EXERCISE OBJECTIVE:
All records after this line are to be returned verbatim.

Saved data entries
+ + +
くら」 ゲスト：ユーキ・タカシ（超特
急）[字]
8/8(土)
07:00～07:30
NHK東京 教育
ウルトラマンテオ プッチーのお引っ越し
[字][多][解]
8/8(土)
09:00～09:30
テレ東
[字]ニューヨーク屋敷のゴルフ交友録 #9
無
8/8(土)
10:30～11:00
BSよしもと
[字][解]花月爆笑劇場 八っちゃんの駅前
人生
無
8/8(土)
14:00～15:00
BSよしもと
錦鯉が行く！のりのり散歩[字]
+ + +
FINAL ANSWER:
くら」 ゲスト：ユーキ・タカシ（超特
急）[字]
8/8(土)
07:00～07:30
NHK東京 教育
ウルトラマンテオ プッチーのお引っ越し
[字][多][解]
8/8(土)
09:00～09:30
テレ東
[字]ニューヨーク屋敷のゴルフ交友録 #9
無
8/8(土)
10:30～11:00
BSよしもと
[字][解]花月爆笑劇場 八っちゃんの駅前
人生
無
8/8(土)
14:00～15:00
BSよしもと
錦鯉が行く！のりのり散歩[字]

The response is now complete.